Division of Chemical Biology and Medicinal Chemistry, UNC Eshelman School of Pharmacy, University of North Carolina at Chapel Hill, Chapel Hill, North Carolina 27599, United States.
Curriculum in Bioinformatics and Computational Biology, University of North Carolina at Chapel Hill, Chapel Hill, North Carolina 27599, United States.
J Am Chem Soc. 2024 Mar 27;146(12):8016-8030. doi: 10.1021/jacs.3c11306. Epub 2024 Mar 12.
There have been significant advances in the flexibility and power of cell-free translation systems. The increasing ability to incorporate noncanonical amino acids and complement translation with recombinant enzymes has enabled cell-free production of peptide-based natural products (NPs) and NP-like molecules. We anticipate that many more such compounds and analogs might be accessed in this way. To assess the peptide NP space that is directly accessible to current cell-free technologies, we developed a peptide parsing algorithm that breaks down peptide NPs into building blocks based on ribosomal translation logic. Using the resultant data set, we broadly analyze the biophysical properties of these privileged compounds and perform a retrobiosynthetic analysis to predict which peptide NPs could be directly synthesized in augmented cell-free translation reactions. We then tested these predictions by preparing a library of highly modified peptide NPs. Two macrocyclases, PatG and PCY1, were used to effect the head-to-tail macrocyclization of candidate NPs. This retrobiosynthetic analysis identified a collection of high-priority building blocks that are enriched throughout peptide NPs, yet they had not previously been tested in cell-free translation. To expand the cell-free toolbox into this space, we established, optimized, and characterized the flexizyme-enabled ribosomal incorporation of piperazic acids. Overall, these results demonstrate the feasibility of cell-free translation for peptide NP total synthesis while expanding the limits of the technology. This work provides a novel computational tool for exploration of peptide NP chemical space, that could be expanded in the future to allow design of ribosomal biosynthetic pathways for NPs and NP-like molecules.

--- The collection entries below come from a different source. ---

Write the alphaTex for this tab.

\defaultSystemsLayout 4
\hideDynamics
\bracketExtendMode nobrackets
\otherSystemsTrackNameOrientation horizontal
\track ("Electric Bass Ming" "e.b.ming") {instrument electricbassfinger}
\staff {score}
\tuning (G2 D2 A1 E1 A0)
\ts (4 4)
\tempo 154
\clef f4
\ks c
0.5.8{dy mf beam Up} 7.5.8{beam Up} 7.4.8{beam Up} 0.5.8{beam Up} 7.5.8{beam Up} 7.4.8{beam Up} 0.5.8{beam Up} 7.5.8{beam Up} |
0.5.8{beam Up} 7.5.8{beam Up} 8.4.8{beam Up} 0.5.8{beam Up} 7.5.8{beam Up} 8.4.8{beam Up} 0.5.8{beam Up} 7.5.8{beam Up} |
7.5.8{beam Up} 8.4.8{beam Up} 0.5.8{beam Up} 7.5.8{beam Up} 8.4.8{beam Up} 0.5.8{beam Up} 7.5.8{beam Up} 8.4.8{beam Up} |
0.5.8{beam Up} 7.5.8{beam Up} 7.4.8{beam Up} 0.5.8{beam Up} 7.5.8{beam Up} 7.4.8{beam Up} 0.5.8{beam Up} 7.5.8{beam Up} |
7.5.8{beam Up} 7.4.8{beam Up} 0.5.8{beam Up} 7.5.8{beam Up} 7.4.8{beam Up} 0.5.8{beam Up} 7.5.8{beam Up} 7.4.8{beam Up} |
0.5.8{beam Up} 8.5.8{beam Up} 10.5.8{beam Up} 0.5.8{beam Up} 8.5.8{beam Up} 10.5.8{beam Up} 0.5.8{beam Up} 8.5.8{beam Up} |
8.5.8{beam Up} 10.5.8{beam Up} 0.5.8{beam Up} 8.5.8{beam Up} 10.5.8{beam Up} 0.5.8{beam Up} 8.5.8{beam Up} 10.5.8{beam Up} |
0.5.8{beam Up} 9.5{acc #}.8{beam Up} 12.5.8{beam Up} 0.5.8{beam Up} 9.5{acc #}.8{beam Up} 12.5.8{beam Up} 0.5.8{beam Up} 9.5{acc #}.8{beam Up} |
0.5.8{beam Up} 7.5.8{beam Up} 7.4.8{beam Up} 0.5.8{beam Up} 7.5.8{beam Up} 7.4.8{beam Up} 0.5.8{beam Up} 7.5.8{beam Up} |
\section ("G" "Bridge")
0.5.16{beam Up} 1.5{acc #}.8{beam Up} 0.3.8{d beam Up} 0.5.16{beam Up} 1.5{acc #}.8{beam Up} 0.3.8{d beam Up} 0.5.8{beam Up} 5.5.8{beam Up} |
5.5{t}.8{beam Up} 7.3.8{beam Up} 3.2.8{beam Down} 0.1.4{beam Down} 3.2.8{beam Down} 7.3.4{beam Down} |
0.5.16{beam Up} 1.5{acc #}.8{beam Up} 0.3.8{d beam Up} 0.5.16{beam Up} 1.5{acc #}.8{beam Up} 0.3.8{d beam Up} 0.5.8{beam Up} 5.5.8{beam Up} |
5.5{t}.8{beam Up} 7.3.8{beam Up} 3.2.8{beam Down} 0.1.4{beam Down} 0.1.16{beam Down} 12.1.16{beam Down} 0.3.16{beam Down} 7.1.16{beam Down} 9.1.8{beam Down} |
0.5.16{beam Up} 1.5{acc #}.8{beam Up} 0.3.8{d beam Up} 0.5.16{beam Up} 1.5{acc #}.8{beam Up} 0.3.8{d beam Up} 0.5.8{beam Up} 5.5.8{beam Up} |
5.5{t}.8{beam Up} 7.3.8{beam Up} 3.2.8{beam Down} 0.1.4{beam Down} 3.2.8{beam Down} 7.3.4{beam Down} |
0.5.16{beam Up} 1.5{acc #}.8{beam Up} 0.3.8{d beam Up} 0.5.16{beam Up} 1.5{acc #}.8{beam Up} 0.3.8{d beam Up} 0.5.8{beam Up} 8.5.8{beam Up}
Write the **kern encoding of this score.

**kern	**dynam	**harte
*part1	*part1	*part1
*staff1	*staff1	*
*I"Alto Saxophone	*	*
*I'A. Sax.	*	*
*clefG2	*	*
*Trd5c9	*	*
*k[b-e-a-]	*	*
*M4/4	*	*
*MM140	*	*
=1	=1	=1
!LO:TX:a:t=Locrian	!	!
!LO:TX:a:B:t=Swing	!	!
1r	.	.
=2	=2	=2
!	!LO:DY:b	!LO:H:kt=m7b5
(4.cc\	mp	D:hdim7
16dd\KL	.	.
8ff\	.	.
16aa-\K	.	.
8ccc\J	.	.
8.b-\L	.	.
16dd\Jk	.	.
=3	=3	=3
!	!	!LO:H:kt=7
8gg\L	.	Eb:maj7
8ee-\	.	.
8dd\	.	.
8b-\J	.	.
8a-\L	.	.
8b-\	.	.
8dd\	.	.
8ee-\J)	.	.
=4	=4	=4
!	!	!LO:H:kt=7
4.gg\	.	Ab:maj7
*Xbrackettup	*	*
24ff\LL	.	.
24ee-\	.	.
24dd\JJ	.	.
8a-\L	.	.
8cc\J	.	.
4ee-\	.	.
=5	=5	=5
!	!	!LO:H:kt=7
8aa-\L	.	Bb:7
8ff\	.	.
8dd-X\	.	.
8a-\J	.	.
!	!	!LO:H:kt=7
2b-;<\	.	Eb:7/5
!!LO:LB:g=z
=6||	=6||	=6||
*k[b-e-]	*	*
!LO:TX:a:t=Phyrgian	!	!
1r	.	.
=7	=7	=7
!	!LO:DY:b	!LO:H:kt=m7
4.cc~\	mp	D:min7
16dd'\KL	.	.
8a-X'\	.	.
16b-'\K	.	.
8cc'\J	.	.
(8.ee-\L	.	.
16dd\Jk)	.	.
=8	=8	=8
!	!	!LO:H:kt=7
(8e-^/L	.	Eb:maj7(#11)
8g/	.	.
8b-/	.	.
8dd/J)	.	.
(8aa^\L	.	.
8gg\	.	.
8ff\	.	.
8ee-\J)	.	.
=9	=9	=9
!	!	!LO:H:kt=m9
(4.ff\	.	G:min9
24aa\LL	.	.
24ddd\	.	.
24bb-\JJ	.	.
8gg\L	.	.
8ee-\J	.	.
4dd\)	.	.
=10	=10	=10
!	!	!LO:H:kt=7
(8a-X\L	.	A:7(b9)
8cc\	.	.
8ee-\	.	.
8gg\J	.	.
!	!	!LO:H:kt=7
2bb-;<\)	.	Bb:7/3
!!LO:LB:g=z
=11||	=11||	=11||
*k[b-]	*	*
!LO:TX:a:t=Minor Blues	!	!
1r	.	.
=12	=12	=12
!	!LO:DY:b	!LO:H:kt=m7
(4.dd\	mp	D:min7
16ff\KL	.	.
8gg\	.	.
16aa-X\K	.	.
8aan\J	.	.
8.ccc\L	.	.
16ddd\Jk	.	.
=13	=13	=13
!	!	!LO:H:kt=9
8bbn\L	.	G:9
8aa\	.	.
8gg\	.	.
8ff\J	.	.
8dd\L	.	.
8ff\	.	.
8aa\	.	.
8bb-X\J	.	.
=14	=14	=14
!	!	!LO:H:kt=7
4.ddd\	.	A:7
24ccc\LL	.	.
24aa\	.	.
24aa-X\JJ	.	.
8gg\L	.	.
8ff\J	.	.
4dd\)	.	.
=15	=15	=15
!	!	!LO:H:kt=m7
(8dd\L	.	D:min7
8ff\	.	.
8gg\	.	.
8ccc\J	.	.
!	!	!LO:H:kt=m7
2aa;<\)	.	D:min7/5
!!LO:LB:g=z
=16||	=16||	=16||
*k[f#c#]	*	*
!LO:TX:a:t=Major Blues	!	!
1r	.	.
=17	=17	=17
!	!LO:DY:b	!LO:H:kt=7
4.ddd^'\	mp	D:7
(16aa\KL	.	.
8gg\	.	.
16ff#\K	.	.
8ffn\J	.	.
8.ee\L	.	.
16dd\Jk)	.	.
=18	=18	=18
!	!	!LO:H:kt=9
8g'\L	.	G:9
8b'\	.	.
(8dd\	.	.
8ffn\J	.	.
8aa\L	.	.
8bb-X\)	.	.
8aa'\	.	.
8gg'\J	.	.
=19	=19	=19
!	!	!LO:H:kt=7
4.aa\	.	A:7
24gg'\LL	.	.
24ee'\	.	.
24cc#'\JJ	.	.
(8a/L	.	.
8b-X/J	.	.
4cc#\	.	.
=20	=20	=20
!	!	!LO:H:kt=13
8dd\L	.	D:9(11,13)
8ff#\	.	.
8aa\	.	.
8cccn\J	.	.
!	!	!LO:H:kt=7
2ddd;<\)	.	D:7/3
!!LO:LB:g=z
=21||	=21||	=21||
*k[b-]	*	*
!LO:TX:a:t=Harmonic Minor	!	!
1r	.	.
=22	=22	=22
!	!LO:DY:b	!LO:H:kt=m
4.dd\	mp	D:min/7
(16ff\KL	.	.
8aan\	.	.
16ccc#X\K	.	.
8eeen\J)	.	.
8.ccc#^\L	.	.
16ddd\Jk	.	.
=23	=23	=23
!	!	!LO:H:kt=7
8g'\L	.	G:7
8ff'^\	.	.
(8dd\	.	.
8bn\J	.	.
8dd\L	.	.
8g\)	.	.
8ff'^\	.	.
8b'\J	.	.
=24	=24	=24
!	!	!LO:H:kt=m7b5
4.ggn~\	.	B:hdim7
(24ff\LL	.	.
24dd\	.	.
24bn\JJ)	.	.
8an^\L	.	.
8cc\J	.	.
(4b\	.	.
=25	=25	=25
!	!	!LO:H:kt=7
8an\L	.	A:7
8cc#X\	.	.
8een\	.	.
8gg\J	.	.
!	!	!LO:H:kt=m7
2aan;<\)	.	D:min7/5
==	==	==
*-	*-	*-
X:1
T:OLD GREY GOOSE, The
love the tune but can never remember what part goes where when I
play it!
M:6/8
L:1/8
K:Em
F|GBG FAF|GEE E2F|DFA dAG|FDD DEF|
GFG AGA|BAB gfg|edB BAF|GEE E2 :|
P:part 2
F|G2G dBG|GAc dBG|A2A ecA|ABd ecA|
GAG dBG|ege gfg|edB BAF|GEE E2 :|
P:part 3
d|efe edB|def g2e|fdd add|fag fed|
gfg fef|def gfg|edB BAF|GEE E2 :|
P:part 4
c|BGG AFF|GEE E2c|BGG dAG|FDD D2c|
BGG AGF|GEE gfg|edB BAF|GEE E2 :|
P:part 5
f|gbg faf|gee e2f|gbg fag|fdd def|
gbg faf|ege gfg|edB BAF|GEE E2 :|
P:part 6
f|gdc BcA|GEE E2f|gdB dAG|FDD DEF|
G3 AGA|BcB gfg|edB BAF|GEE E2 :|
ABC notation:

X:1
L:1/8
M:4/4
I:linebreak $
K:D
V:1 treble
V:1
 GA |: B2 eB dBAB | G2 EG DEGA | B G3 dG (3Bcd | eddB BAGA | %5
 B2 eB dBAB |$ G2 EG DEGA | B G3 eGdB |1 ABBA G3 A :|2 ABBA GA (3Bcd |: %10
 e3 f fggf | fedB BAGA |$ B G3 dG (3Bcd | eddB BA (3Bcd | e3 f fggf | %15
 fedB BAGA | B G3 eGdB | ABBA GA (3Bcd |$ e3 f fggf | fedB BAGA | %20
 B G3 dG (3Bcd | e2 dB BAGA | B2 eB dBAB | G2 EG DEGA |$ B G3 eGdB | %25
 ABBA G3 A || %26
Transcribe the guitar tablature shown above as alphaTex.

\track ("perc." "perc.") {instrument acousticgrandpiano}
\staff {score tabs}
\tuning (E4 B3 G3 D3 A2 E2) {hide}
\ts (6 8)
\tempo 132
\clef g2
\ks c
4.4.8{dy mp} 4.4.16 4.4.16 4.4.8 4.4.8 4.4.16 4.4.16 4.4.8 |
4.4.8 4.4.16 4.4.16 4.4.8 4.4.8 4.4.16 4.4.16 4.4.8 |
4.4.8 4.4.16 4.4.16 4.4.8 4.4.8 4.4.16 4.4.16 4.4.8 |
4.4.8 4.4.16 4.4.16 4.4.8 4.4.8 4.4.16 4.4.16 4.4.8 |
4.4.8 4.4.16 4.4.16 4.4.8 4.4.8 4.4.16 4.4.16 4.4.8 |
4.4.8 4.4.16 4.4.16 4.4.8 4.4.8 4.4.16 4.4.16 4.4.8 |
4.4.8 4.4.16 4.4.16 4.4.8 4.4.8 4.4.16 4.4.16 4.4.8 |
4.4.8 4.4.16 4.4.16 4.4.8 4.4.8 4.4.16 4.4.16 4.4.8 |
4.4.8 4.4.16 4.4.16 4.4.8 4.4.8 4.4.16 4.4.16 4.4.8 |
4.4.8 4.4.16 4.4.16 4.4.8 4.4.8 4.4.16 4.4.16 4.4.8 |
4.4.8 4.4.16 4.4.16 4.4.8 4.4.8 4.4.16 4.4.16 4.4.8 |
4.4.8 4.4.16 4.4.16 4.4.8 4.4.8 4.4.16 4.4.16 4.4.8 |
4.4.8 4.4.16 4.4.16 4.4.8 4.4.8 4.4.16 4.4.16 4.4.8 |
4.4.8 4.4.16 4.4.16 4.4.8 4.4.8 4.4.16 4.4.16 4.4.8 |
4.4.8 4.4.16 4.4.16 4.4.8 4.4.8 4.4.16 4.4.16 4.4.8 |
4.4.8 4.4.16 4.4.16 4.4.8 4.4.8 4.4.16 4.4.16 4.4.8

无细胞翻译系统的灵活性和功能得到了显著提高。越来越能够掺入非规范氨基酸并与重组酶互补翻译,使得基于肽的天然产物 (NP) 和 NP 样分子的无细胞生产成为可能。我们预计,通过这种方式可以获得更多的此类化合物和类似物。为了评估当前无细胞技术直接可及的肽 NP 空间,我们开发了一种肽解析算法,该算法根据核糖体翻译逻辑将肽 NP 分解为构建块。使用所得数据集,我们广泛分析了这些特权化合物的物理化学性质,并进行了回溯生物合成分析,以预测哪些肽 NP 可以在增强的无细胞翻译反应中直接合成。然后,我们通过制备高度修饰的肽 NP 文库来测试这些预测。使用两种环化酶,PatG 和 PCY1,来实现候选 NP 的头到尾环化。这种回溯生物合成分析确定了一组高优先级的构建块,这些构建块在肽 NP 中丰富存在,但以前从未在无细胞翻译中进行过测试。为了将无细胞工具箱扩展到这个空间,我们建立、优化和表征了可灵活酶促核糖体掺入哌嗪酸。总的来说,这些结果证明了无细胞翻译用于肽 NP 全合成的可行性,同时扩展了该技术的限制。这项工作为探索肽 NP 化学空间提供了一种新的计算工具,未来可以扩展该工具以允许设计用于 NP 和 NP 样分子的核糖体生物合成途径。